El estallido de la Guerra Civil –que tuvo
mucho de incivil- fue inevitable porque las minorías dirigentes perdieron el
sentido de la responsabilidad y en distintos campos cerraron los cauces de la
negociación que podrían haber salvado las diferencias con transacciones mutuas
en pro de un país más justo de lo que lo era España antes del desastre. No
hemos tenido la suerte de contar con un Mandela que diera paso a la sensatez.

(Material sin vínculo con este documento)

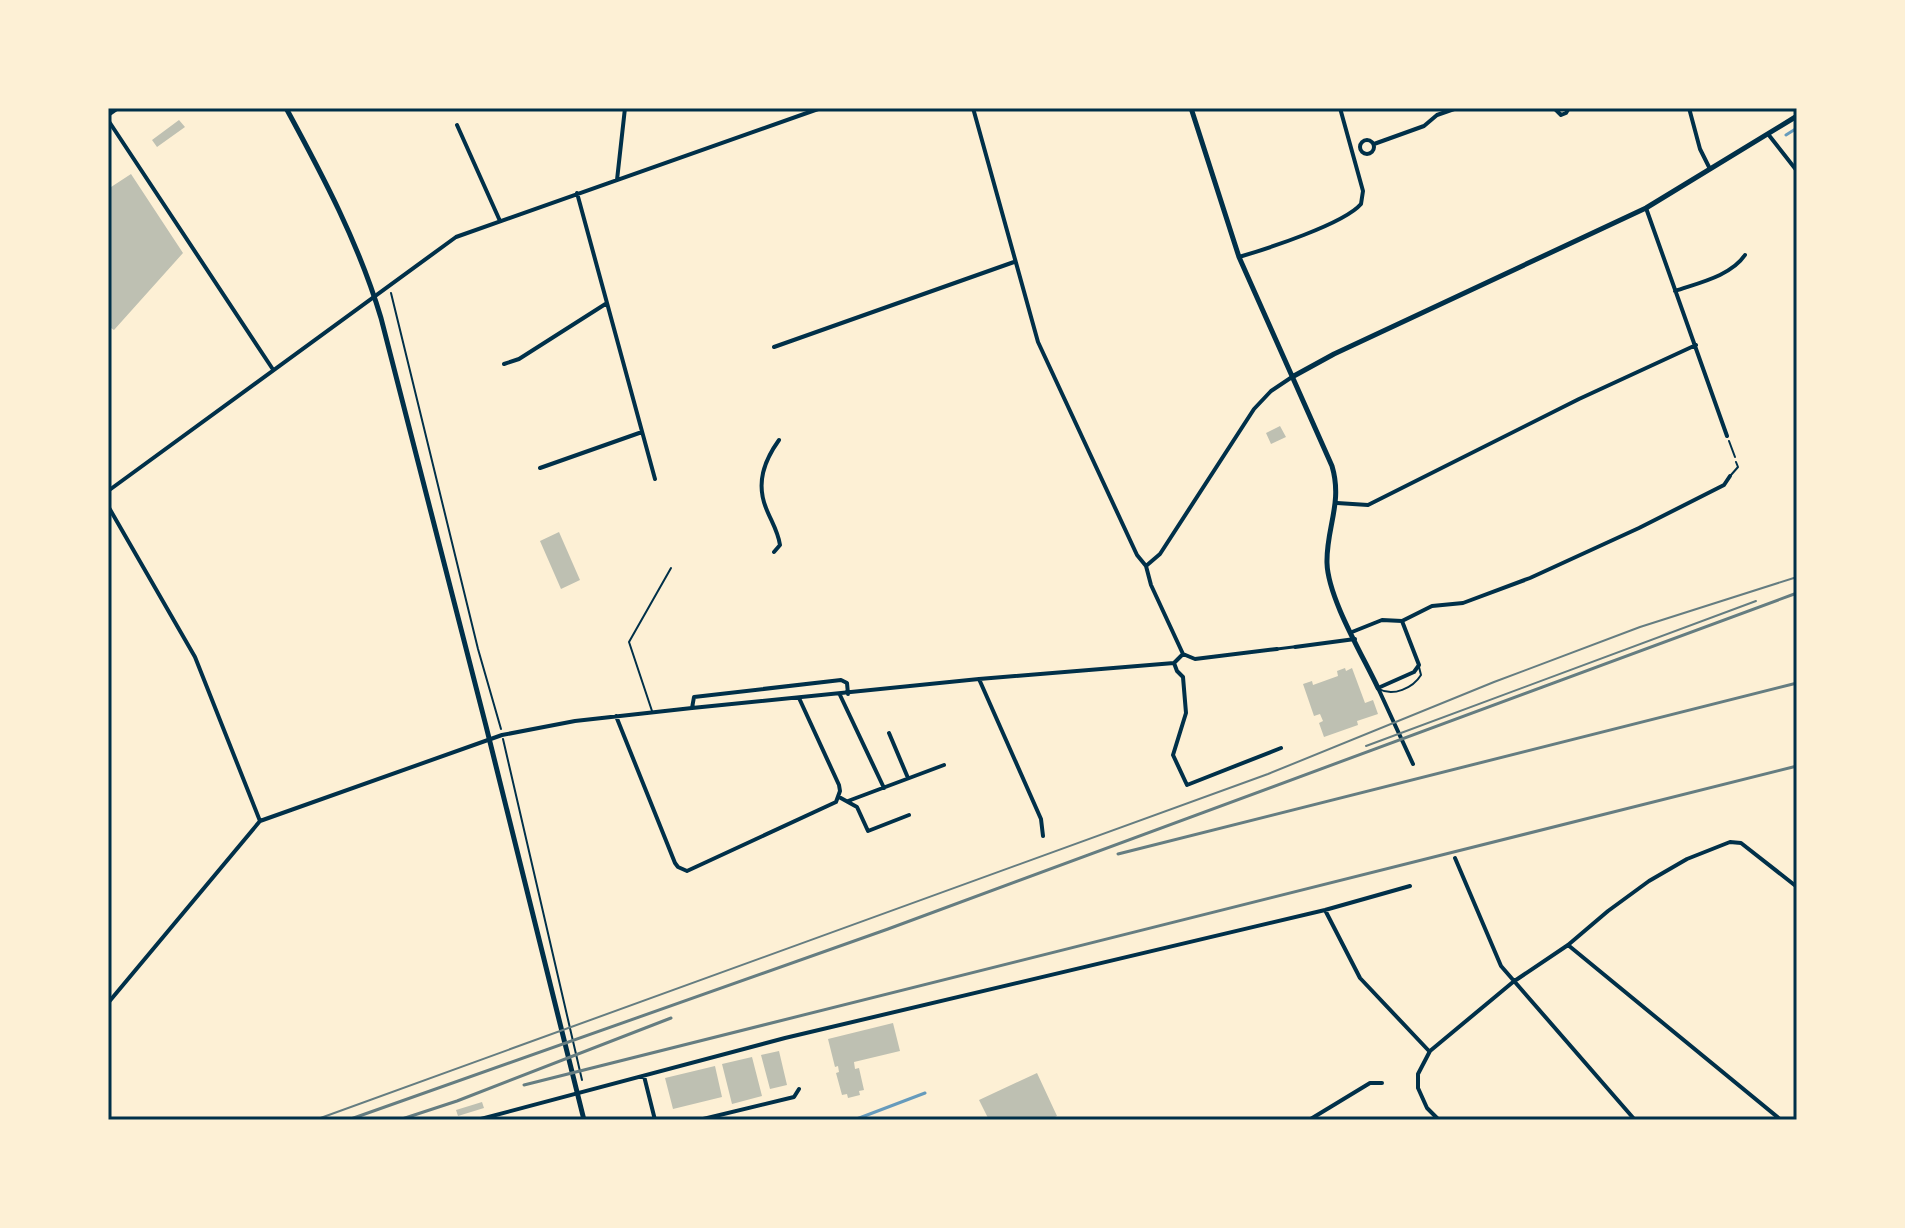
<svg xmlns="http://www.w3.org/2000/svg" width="1905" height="1228" font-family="'Playfair Display',serif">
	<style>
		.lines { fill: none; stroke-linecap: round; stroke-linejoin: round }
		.stream { stroke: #669bbc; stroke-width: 3 }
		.building { fill: #bec0b2 }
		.path { stroke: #003049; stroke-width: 2 }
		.service { stroke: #003049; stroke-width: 2 }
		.pedestrian { stroke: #003049; stroke-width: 3 }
		.minor { stroke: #003049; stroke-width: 4 }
		.tertiary { stroke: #003049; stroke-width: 5 }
		.tram { stroke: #657d81; stroke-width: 2 }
		.rail { stroke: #657d81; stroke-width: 3 }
		.neatline { fill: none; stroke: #003049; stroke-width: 3 }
	</style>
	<rect width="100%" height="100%" fill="#fdf0d5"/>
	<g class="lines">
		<path class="stream" d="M 1786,135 L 1797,128
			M 854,1120 L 925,1093"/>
	</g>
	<path class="building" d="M 179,120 L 185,127 L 157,147 L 152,140 Z
		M 131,174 L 183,253 L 114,330 L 108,326 L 108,189 Z
		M 1280,426 L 1286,437 L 1271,444 L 1266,433 Z
		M 559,532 L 580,580 L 561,589 L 540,541 Z
		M 1345,668 L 1346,671 L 1352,668 L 1365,703 L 1373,700 L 1378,714 L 1357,721 L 1358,725 L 1324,737 L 1319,723 L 1323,721 L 1320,714 L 1314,716 L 1303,684 L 1312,681 L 1313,685 L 1338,676 L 1337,671 Z
		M 893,1023 L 900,1051 L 854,1062 L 855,1069 L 859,1068 L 864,1090 L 859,1091 L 860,1095 L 848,1098 L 847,1094 L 842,1095 L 836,1073 L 839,1072 L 838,1066 L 835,1067 L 828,1039 Z
		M 779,1051 L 787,1085 L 770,1089 L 761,1055 Z
		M 752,1057 L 762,1096 L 732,1104 L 722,1064 Z
		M 715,1066 L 722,1097 L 673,1109 L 665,1078 Z
		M 1037,1073 L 1057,1116 L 1049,1120 L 989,1120 L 979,1100 Z
		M 482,1102 L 484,1108 L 458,1116 L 456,1110 Z"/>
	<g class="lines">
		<path class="path" d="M 391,293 L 478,649 L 501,729
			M 1729,441 L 1735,457
			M 503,739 L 582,1080"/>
		<path class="service" d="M 1731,475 L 1738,467 L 1736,462
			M 1379,689 C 1393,697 1413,688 1421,675 L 1419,667
			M 652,711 L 629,642 L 671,568"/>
		<path class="pedestrian" d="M 1277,649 L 1293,647"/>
		<path class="minor" d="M 973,108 L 1038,342 L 1137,555 L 1146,566 L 1151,585 L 1183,654
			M 1554,108 L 1561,115 L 1566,113 L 1569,108
			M 1689,108 L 1700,149 L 1710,169
			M 108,115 L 118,108
			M 108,120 L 272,368
			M 457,125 L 500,221
			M 1768,134 L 1797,171
			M1360 147a7 7 0 1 1 14 0a7 7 0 1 1-14 0Z
			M 1374,144 L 1424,126 L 1437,115 L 1457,108
			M 617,180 L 625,108
			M 577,193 L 655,479
			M 1646,208 L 1727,436
			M 1239,257 C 1266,249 1344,224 1361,204 L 1363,191 L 1340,108
			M 1675,291 C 1698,283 1731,276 1745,255
			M 774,347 L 1014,262
			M 504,364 L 519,359 L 607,303
			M 540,468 L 642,432
			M 108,491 L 456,237 L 821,108
			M 1337,503 L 1368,505 L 1579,399 L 1696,345
			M 108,506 L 195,657 L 260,821
			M 774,552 L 780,545 C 778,531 771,521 766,508 C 756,483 764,461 779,440
			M 1146,566 L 1160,554 L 1254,409 L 1271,391 L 1292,377
			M 1402,621 L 1419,665 L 1414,672 L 1378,688 L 1413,764
			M 1352,632 L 1382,620 L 1402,621 L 1432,606 L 1463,603 L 1530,578 L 1639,528 L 1724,485 L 1730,476
			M 1295,647 L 1355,639
			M 1174,663 L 1177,671 L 1183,677 L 1186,713 L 1173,755 L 1187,785 L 1281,748
			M 979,679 L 1041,819 L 1043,836
			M 840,695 L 884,788
			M 692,708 L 694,697 L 841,680 L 847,683 L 848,694
			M 616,716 L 675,863 L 678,867 L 687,871 L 836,802 L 840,791 L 839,785 L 799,698
			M 889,733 L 908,778
			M 839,797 L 857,807 L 868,831 L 909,815
			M 848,801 L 944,765
			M 1455,858 L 1501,966 L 1635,1120
			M 1325,910 L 1360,978 L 1429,1051
			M 1568,945 L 1781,1120
			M 108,1003 L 260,821 L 502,735 L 575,721 L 692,708 L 979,679 L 1174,663 L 1183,654 L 1195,659 L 1277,649
			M 644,1076 L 655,1120
			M 477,1120 L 785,1038 L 1325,910 L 1410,886
			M 699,1120 L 794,1097 L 799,1089
			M 1309,1120 L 1370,1083 L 1382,1083
			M 1439,1120 L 1427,1108 L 1418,1088 L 1418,1074 L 1430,1051 L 1513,982 L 1568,945 L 1608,911 L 1649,881 L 1687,859 L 1730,842 L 1741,843 L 1797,887"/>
		<path class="tertiary" d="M 286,108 C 323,176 359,244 381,318 L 486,726 L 584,1120
			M 1191,108 L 1239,257 L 1332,466 C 1343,503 1326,528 1327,563 C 1328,598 1363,656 1378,688
			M 1292,377 L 1334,354 L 1646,208 L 1797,116"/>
		<path class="tram" d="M 1366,746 L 1756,601
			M 315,1120 L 1268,774 L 1494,682 L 1640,627 L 1797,577"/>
		<path class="rail" d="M 1118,854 L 1797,683
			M 524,1085 L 1797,766
			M 348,1120 L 888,929 L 1797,593
			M 399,1120 L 457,1101 L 671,1018"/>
	</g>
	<rect width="1905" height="1228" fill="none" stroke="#fdf0d5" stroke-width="220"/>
	<rect x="110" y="110" width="1685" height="1008" class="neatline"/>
</svg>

Como la verdad ayuda a comprender el pasado
y a disculpar los fallos, echo de menos para completar la reconciliación de la
familia española el conocimiento real de cómo se desarrollaron los diferentes
episodios y las consecuencias derivadas del atroz enfrentamiento. Para ello, es
preciso abrir los archivos oficiales a los historiadores a fin de documentar el
relato objetivo de lo que aconteció sin apriorismos partidistas. Valga citar,
por ejemplo, el número de muertos de ambos bandos en la guerra y la posguerra,
cuánto costó y como se financió el conflicto armado por ambas partes, por qué la
lucha duró tres años, etc. Transcurridos
77 años, debería ser plazo más que suficiente para encarar los hechos con
imparcialidad sin abrir heridas ya cicatrizadas.